Repoussés par les astronefs des étrangers, qui possédaient un appareil capable de prendre le contrôle du système de guidage des missiles, les MBAE firent demi-tour quelque part dans la stratosphère et revinrent exploser ici et là dans l’État de l’Oregon. L’horreur déferla sur les pentes orientales desséchées des Cascades. Gold Beach et les Dalles furent anéanties dans un orage de feu. Portland ne fut pas directement touché, mais un MBAE errant vint frapper le mont Hood près du vieux cratère et réveilla le volcan éteint. Des jets de vapeur et des tremblements de terre suivirent aussitôt et, à midi, le premier jour de l’Invasion Étrangère, le 1er avril, une brèche s’était ouverte dans la face nord-ouest qui était en violente éruption. Le flot de lave dévala les pentes fumantes et déboisées, et menaça les communes de Zigzag et de Rhododendron. Un cône de cendres commença à se former et dans Portland, à soixante-dix kilomètres de là, l’air fut bientôt gris et suffocant. Quand vint le soir, et que le vent se mit à souffler vers le sud, l’atmosphère s’éclaircit un peu près du sol, révélant la lueur orange sombre de l’éruption à travers les nuages de l’est. Le ciel, tout en pluie et en cendres, se mit à tonner quand passèrent les XXTT-9900, cherchant vainement les vaisseaux étrangers. D’autres vols de bombardiers et de chasseurs arrivaient encore de la côte est et d’autres pays du Pacte ; beaucoup se combattirent entre eux et furent abattus. Le sol était secoué par les tremblements de terre et les avions qui s’écrasaient. Un des vaisseaux étrangers ne s’était posé qu’à une douzaine de kilomètres de la ville, et les faubourgs du sud-ouest furent pulvérisés par les bombardiers qui dévastèrent méthodiquement la zone où était signalé l’astronef. En fait, on venait d’annoncer qu’il n’était plus là. Mais il fallait faire quelque chose. Des bombes tombèrent par erreur sur de nombreux autres quartiers de la ville, comme cela arrive toujours avec les bombardiers à réaction. Il ne resta plus une vitre aux fenêtres dans le centre de Portland. Par contre, toutes les rues étaient jonchées de débris de verre, sur trois ou quatre centimètres d’épaisseur. Les réfugiés du sud-ouest de Portland durent les traverser ; des femmes portaient leurs enfants et marchaient en gémissant de douleur, leurs fines chaussures criblées d’éclats de verre.

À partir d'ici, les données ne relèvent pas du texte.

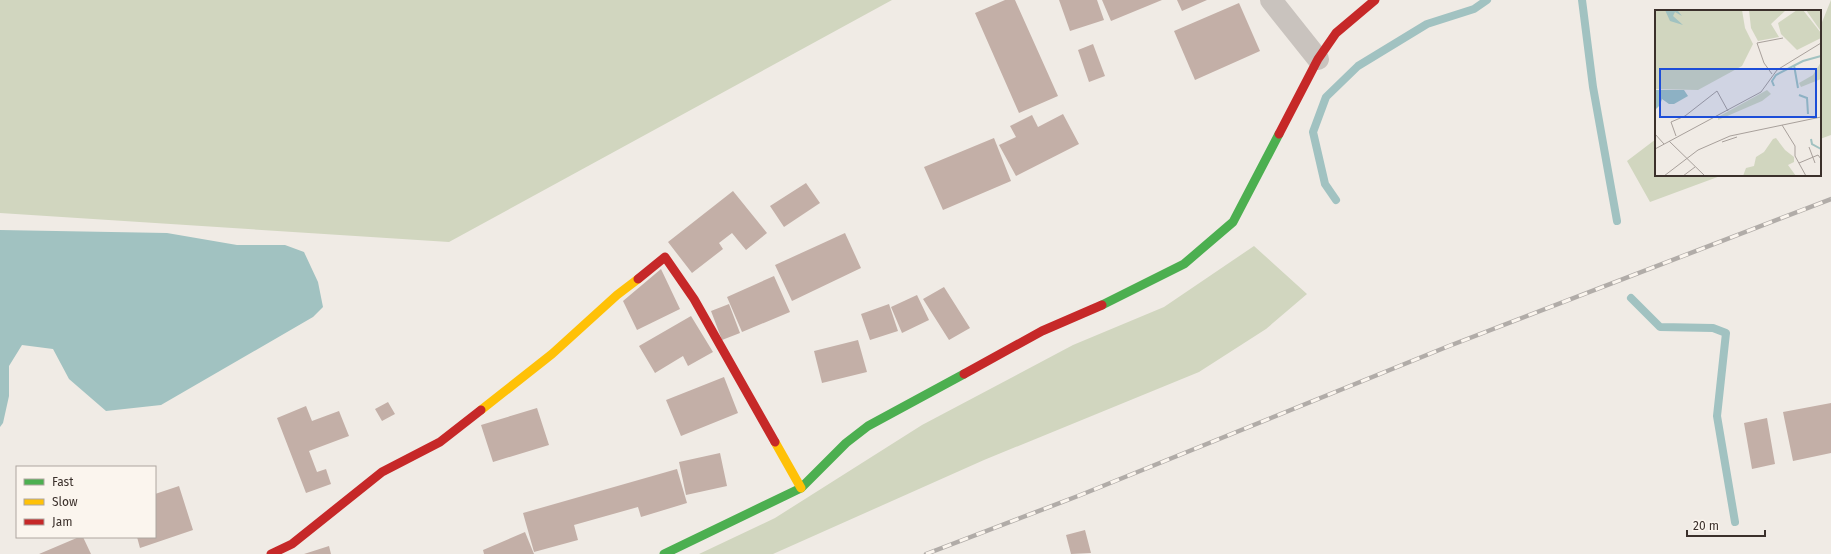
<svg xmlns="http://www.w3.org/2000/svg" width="1831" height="554" viewBox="0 0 1831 554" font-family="'Fira Sans',sans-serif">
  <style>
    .green { fill: #d1d6bf }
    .water { fill: #a1c2c1 }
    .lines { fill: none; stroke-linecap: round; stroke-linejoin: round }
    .stream { stroke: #a1c2c1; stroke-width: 8 }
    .building { fill: #c3afa7 }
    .street { stroke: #c9c3be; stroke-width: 22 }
    .fast { stroke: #4caf50; stroke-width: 9 }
    .slow { stroke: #ffc107; stroke-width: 9 }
    .jam { stroke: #c62828; stroke-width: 9 }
    .rail-casing { stroke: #b1aca8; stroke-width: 4.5 }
    .rail { stroke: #fbf5ee; stroke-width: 3; stroke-dasharray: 9; stroke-linecap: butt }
    .inset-river { fill: none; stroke: #a1c2c1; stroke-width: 2 }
    .inset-road { fill: none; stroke: #a8a09b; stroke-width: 1 }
    .view { fill: #1d4ed8; fill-opacity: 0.15; stroke: #1d4ed8; stroke-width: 2 }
    .inset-edge { fill: none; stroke: #3b302b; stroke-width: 2 }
  </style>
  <rect width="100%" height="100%" fill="#f0ebe5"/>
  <!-- green -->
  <path class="green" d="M 0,0 L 892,0 L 449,242 L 0,213 Z
    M 1831,0 L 1831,135 L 1820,139 L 1820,27 Z
    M 1656,139 L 1656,175 L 1723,175 L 1650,202 L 1627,161 Z
    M 1254,246 L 1307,294 L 1266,329 L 1199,372 L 984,460 L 773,554 L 699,554 L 775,518 L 922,425 L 1073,345 L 1164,307 Z"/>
  <!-- water -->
  <path class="water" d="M 0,230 L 167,233 L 237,245 L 285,245 L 304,252 L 318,282 L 323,307 L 313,317 L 161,405 L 106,411 L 69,379 L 53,349 L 22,345 L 9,366 L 9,396 L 3,423 L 0,427 Z"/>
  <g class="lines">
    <!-- stream -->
    <path class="stream" d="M 1582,0 L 1593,87 L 1617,221
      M 1336,200 L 1325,184 L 1313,132 L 1326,97 L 1358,66 L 1427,24 L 1474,9 L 1487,0
      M 1631,298 L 1660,327 L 1713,328 L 1726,333 L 1717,416 L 1735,522"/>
  </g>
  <!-- building -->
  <path class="building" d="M 1005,0 L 1015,0 L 1058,96 L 1019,113 L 975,13 Z
    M 1059,0 L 1097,0 L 1104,20 L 1070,31 Z
    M 1102,0 L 1162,0 L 1111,21 Z
    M 1177,0 L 1207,0 L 1182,11 Z
    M 1239,3 L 1260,51 L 1195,80 L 1174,31 Z
    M 1093,44 L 1105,76 L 1089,82 L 1078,50 Z
    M 1063,114 L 1079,144 L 1016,176 L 999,145 L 1016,137 L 1010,126 L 1032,115 L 1038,127 Z
    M 994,138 L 1011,181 L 943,210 L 924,167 Z
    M 806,183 L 820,203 L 784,227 L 770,206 Z
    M 733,191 L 767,233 L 746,250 L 732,233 L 719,243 L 723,249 L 692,273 L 668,242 Z
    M 845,233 L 861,268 L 792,301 L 775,265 Z
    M 661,269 L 680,309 L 637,330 L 623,301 Z
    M 774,276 L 790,312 L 742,332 L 727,297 Z
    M 944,287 L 970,328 L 949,340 L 923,299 Z
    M 917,295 L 929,320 L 902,333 L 891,307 Z
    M 729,304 L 740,333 L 722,340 L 711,311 Z
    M 889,304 L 898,331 L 870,340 L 861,314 Z
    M 691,316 L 713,352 L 688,366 L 683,356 L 655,373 L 639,346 Z
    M 858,340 L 867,372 L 822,383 L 814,351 Z
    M 724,377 L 738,413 L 681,436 L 666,400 Z
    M 388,402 L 395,414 L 382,421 L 375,409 Z
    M 1831,403 L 1831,453 L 1793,461 L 1783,412 Z
    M 306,406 L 312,421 L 339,411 L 349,436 L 309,451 L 317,472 L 326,469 L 331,484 L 306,493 L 277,418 Z
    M 537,408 L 549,445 L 493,462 L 481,425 Z
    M 1767,418 L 1775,464 L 1752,469 L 1744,423 Z
    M 720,453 L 727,486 L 686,495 L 679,462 Z
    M 677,469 L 687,503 L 641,517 L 638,507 L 574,525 L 578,540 L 534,552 L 523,513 Z
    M 179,486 L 193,530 L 140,548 L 137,537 L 155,537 L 155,494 Z
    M 1085,530 L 1091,553 L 1071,554 L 1066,535 Z
    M 525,532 L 534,554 L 484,554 L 483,550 Z
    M 79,537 L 83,537 L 91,554 L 39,554 Z
    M 329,546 L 331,554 L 304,554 Z"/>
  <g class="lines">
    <!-- street -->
    <path class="street" d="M 1271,0 L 1318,59"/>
    <!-- fast -->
    <path class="fast" d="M 1102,305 L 1184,264 L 1233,222 L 1279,134
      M 664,554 L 801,488 L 846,443 L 868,426 L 964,374"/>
    <!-- slow -->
    <path class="slow" d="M 481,410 L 552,354 L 617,295 L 638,279
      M 775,442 L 801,488"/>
    <!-- jam -->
    <path class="jam" d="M 1279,134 L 1318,59 L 1336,33 L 1375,0
      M 638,279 L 665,257 L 694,299 L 775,442
      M 964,374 L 1042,331 L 1102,305
      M 271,554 L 292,544 L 382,472 L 440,442 L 481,410"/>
    <defs>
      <path id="rail" d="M 926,554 L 1078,496 L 1449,346 L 1831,199"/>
    </defs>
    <!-- rail casing -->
    <use href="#rail" class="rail-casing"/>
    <!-- rail -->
    <use href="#rail" class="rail"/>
  </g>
  <!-- overview -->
  <g transform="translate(1655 10)">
    <rect width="166" height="166" fill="#f0ebe5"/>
    <path d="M 0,0 L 87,0 L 90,18 L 98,34 L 87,56 L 43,80 L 0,79 ZM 94,0 L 131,0 L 116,14 L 124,27 L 103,31 L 96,18 ZM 142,0 L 148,0 L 166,23 L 166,28 L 142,40 L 126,24 L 123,13 ZM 151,0 L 166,0 L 166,20 L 165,20 ZM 166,52 L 166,69 L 146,77 L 144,73 L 158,65 ZM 112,80 L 116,84 L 107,91 L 63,110 L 63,107 ZM 121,128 L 130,140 L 139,147 L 139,152 L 133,155 L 141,166 L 88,166 L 91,158 L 99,156 L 101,147 L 109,142 L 118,129 Z" fill="#d1d6bf"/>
    <path d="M 10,0 L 23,1 L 27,6 L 20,2 L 18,6 L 28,15 L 15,11 ZM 0,80 L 29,80 L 33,86 L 19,94 L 14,94 L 7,89 L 5,95 L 0,100 Z" fill="#a1c2c1"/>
    <path class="inset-river" d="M 139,55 L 143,78M 119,76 L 117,71 L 121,65 L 148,51 L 166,46M 144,85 L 152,88 L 153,104M 156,129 L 157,134 L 166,139"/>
    <path class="inset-road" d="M 117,64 L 109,53 L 102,33 L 128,28M 127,115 L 140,136 L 140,146 L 151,166M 0,124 L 9,134M 21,126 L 16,112 L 30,106 L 62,81 L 73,101M 14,131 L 50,166M 67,132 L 82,127M 154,137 L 160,153M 0,139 L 106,82 L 122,60 L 166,33M 144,153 L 163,145 L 166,149M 9,166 L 43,140 L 75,126 L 166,107M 28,166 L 40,157"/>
    <path class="view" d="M 5,59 L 161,59 L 161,107 L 5,107 Z"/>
    <rect width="166" height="166" class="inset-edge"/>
  </g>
  <!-- legend -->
  <rect x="16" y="466" width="140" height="72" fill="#fbf5ee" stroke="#aea6a0"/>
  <rect x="24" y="479" width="20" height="6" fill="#4caf50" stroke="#aea6a0"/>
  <text x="52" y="486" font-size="12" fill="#3b302b">Fast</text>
  <rect x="24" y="499" width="20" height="6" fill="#ffc107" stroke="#aea6a0"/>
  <text x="52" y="506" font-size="12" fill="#3b302b">Slow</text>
  <rect x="24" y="519" width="20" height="6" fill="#c62828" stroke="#aea6a0"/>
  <text x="52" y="526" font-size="12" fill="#3b302b">Jam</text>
  <!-- scale -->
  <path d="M1687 530v6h78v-6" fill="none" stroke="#3b302b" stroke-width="2"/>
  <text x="1693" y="530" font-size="12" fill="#3b302b" stroke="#fbf5ee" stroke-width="3" paint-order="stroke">20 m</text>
</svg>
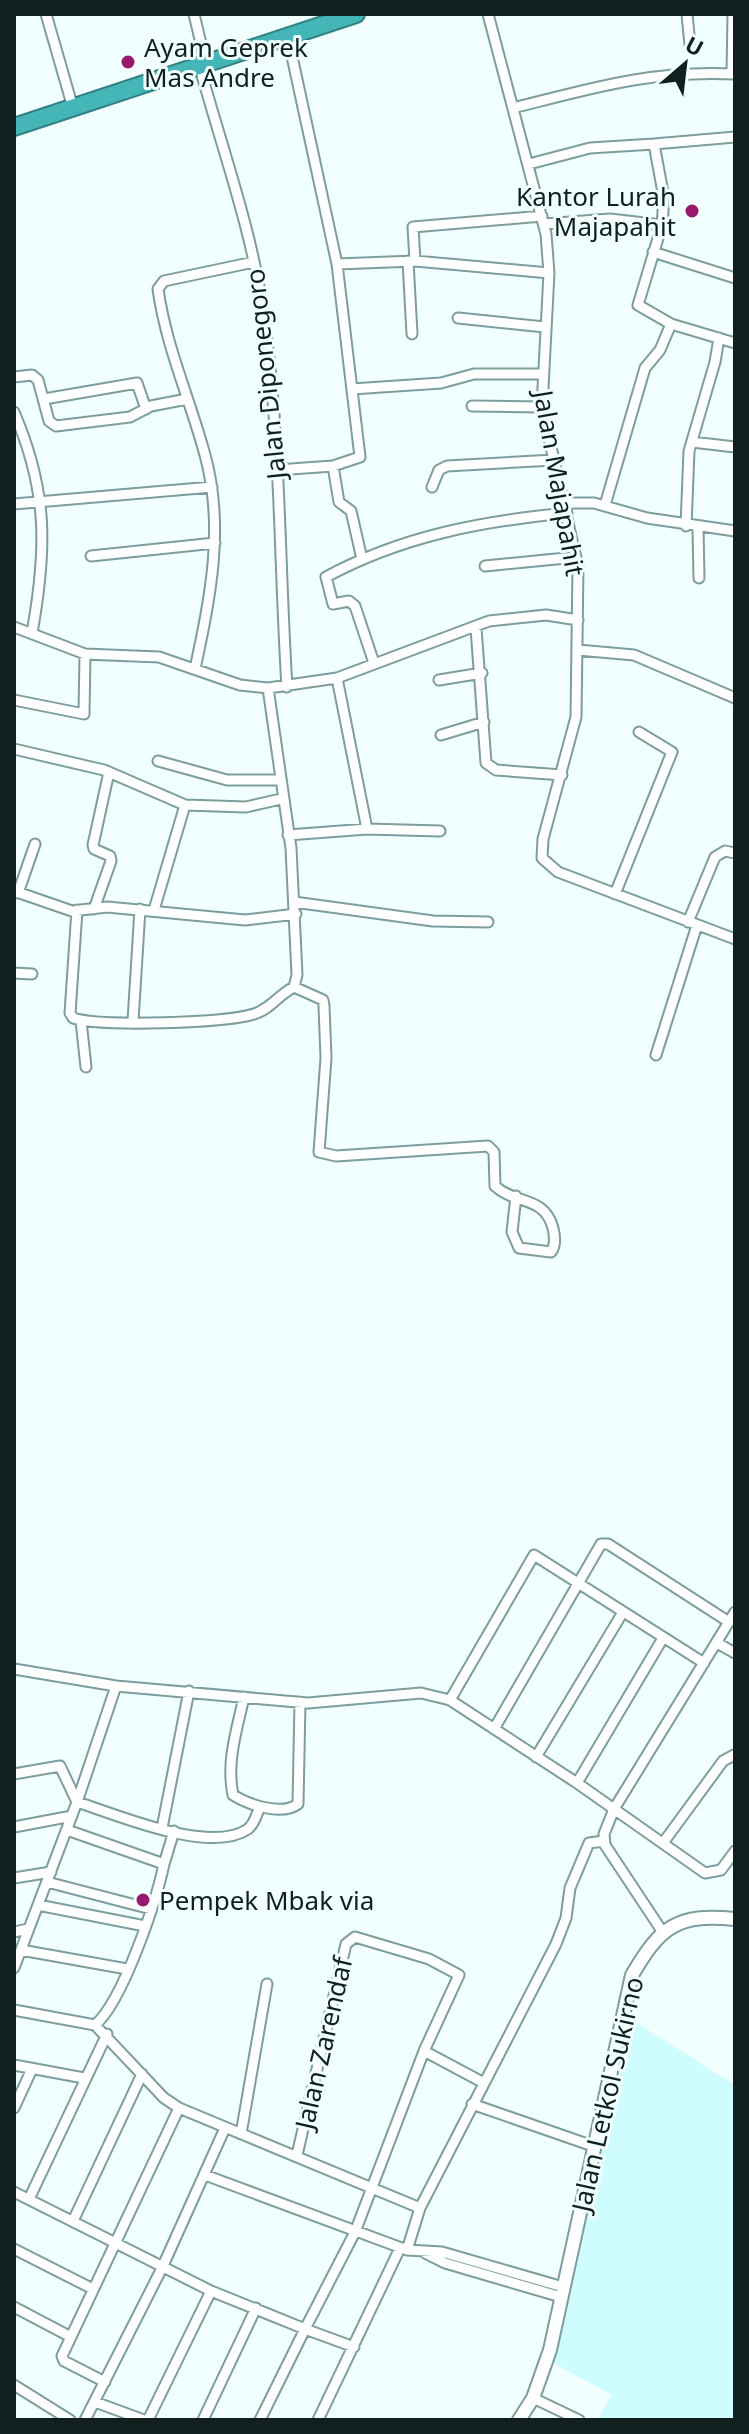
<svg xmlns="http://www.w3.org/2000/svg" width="749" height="2434" viewBox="0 0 749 2434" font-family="'Noto Sans',sans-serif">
<rect width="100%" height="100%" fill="#f1ffff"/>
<!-- built -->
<path fill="#cffdfd" d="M632,2020l103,65v335h-138l15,-25 -59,-32 33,-144 14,-80z"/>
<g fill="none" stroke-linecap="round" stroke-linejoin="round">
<defs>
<path id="street" d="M46,14l27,94
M194,14l12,51
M488,14l58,220 3,39 -7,134 36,160 -2,150 -33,122 -1,19 16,14 177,67
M687,14l3,31
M200,68c22,80 51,160 63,242 18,124 16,252 24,377
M732,74l1,-60
M513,108c80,-20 137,-38 222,-34
M654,144l81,-7
M529,164l61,-16 64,-4 10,54 -2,27 -24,80 33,19 64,19
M544,224l66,-5 52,6
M653,252l82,26
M408,261l4,73
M415,261l-2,-34 129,-11
M337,264l78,-3 134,12
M458,318l87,9
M14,377l18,-2 6,5 11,41 7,5 74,-9 21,-11 36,-7
M352,389l89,-6 33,-9h68
M44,399l93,-16 9,26
M472,406l70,1
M14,412c34,79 33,137 18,221
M692,442l43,5
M333,466l6,36 12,9 11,48
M277,470l56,-4 27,-9 -23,-193 -49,-226
M432,487l7,-17 8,-4 107,-6
M564,503h30l53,15 88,13
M14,504l198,-17
M605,505l40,-137 15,-18 11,-26
M686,526l3,-75 26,-89 4,-24
M698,527l1,51
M91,556l124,-13
M485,566l91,-9
M14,627l71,27 74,3 81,28 28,3 69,-10 152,-57 57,-6 32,5
M476,628l10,135 10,7 66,5
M578,650l56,5 101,43
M374,663l-19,-57 -6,-5 -16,3 -7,-27c76,-41 156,-56 241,-64
M195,669c15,-71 30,-141 10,-214 -15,-56 -39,-108 -47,-166l6,-8 90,-19
M439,680l43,-7
M268,688l23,160 6,127 -3,12
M14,700l70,14 1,-60
M441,735l43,-13
M14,749l90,21 81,35 61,2 35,-8
M158,761l69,19h52
M367,829l73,2
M288,835l79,-6 -30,-151
M14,891l58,20 35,-4 138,13 51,-6
M18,893l17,-49
M615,894l57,-142 -33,-20
M294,902l139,19 55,1
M94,909l17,-48 -1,-5 -16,-7 -1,-4 16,-73
M77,910l-7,103 3,5c28,9 152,5 181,-4 17,-5 24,-19 40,-27l29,13 1,6 2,52 -7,94 17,4 152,-10 6,6 1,34c20,19 49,9 58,42 2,9 3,17 -2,24l-32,-4 -7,-16 4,-36
M154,910l31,-105
M688,922l27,-65 10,-6 10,2
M14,973l18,1
M81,1021l5,46
M133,1021l7,-112
M656,1055l41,-130
M717,1643l18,10
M14,1669l102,17 192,17 113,-10 29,7 127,83 128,90 16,-3 14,-19
M116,1686l-39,116c41,13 133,53 171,27 7,-6 8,-14 12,-22
M244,1697c-7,32 -18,65 -11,98 16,10 49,21 65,9l2,-102
M450,1700l84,-145 170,108
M494,1729l107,-185h7l121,78
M536,1757l87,-145
M14,1774l46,-8 17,36 -63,166
M577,1783l86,-145
M14,1827l58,-11
M162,1828l27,-137
M67,1830l97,34c-8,38 -41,137 -69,161
M663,1843l60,-82 11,-6
M164,1864l10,-33
M14,1878l37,-6
M47,1882l104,27
M38,1905l107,21
M662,1931l-57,-86 -1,-11 10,-25 121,-197
M14,1932l14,-3
M21,1950l106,19
M14,2010l81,15 69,73 15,10 241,100 -13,42
M14,2065l70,13
M472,2104l121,42
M14,2108l18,-39
M241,2134l26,-150
M297,2155l49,-211 9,-7 74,22 30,16 -35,76
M205,2175l202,75 35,2 121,35
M14,2192l197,99 94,38 50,-97 69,-181 60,32
M29,2199l78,-165
M420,2208l136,-264 10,-26 4,-30 19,-45 15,-2
M73,2221l69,-147
M14,2249l79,40
M425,2253l20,10 116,34
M14,2307l57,30
M105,2382l-41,-21 -2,-5 117,-248
M14,2385l56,35
M533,2398l46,22
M95,2402l49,18
M85,2420l77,-152 63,-140
M148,2420l63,-129
M203,2420l53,-112
M260,2420l45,-91 49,18
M318,2420l82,-172"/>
<path id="secondary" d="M519,2420l14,-22 17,-48 82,-375c28,-48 45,-62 103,-56"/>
<path id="highway" d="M14,127l342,-113"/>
</defs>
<!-- street casing -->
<use href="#street" stroke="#7c9e9e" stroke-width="13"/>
<!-- secondary casing -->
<use href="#secondary" stroke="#7c9e9e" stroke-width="16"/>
<!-- highway casing -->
<use href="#highway" stroke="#328182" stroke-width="20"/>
<!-- street -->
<use href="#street" stroke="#fff" stroke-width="9"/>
<!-- secondary -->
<use href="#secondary" stroke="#fff" stroke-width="12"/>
<!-- highway -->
<use href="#highway" stroke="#44b6b8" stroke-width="16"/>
</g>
<!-- markers -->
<g fill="#99186d" stroke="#f1ffff" stroke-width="3">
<circle cx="128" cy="62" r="8"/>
<circle cx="692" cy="211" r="8"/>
<circle cx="143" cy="1900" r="8"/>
</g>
<g text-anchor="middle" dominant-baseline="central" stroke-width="6" stroke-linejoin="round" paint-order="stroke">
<!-- poi labels -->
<g font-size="26" fill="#111f1f" stroke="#f1ffff" text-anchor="start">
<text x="144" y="47">Ayam Geprek<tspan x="144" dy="30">Mas Andre</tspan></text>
<text x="676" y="196" text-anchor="end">Kantor Lurah<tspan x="676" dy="30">Majapahit</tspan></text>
<text x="159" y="1900">Pempek Mbak via</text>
</g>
<!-- street labels -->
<g font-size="26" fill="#111f1f" stroke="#f1ffff">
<text transform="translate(265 374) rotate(-96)">Jalan Diponegoro</text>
<text transform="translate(560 483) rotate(80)">Jalan Majapahit</text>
<text transform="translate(323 2043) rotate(-77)">Jalan Zarendaf</text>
<text transform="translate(607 2094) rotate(-77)">Jalan Letkol Sukirno</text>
</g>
</g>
<!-- border -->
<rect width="749" height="2434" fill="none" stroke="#111f1f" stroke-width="32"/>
<!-- north arrow -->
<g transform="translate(685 64) rotate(28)" stroke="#f1ffff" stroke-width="6" paint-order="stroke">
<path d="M0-6L14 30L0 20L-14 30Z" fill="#111f1f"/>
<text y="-12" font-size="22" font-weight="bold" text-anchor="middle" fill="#111f1f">U</text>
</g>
</svg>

William Haber se tenait debout devant la large fenêtre de son bureau, à l’institut onirologique de l’Oregon, regardant le feu jaillir et retomber près des quais et, plus loin, la lueur sanglante de l’éruption. La vitre de sa fenêtre était intacte ; rien ne s’était posé ou n’avait explosé près de Washington Park jusqu’à présent, et les tremblements de terre, qui avaient fait s’effondrer des buildings entiers dans la rivière, n’avaient pas eu d’autres conséquences, ici, en haut de la colline, que de faire vibrer les carreaux. Il pouvait entendre, très faiblement, les cris des éléphants, dans le zoo. Des éclairs d’un rouge inhabituel zébraient de temps en temps le ciel au nord, peut-être au-dessus du confluent de la Willamette et de la Columbia ; il était difficile de localiser quelque chose avec précision dans ce brouillard de cendres et ce crépuscule brumeux. De nombreux quartiers de la ville étaient plongés dans l’obscurité en raison des coupures de courant ; d’autres scintillaient faiblement, bien que les lampadaires ne fussent pas allumés.
Il n’y avait personne d’autre dans le bâtiment de l’Institut.
Haber avait passé toute la journée à chercher où George Orr pouvait bien se trouver. Quand son enquête s’était révélée vaine et que toute investigation supplémentaire avait été rendue impossible par l’agitation et la dégradation de la ville, il était revenu à l’institut. Il avait dû faire presque tout le chemin à pied et avait trouvé l’expérience éprouvante. Un homme dans sa position, avec tant d’appels téléphoniques à donner et à recevoir, conduisait bien sûr une élec-auto. Mais la batterie était à plat et la foule qui encombrait la rue l’avait empêché d’atteindre un chargeur. Il avait dû descendre et marcher contre la marée humaine, remonter le courant et cela l’avait énervé. Il n’aimait pas la foule. Mais finalement, il avait réussi à s’en dégager et s’était retrouvé tout seul, marchant dans le grand parc parmi les pelouses, les bosquets et les bois.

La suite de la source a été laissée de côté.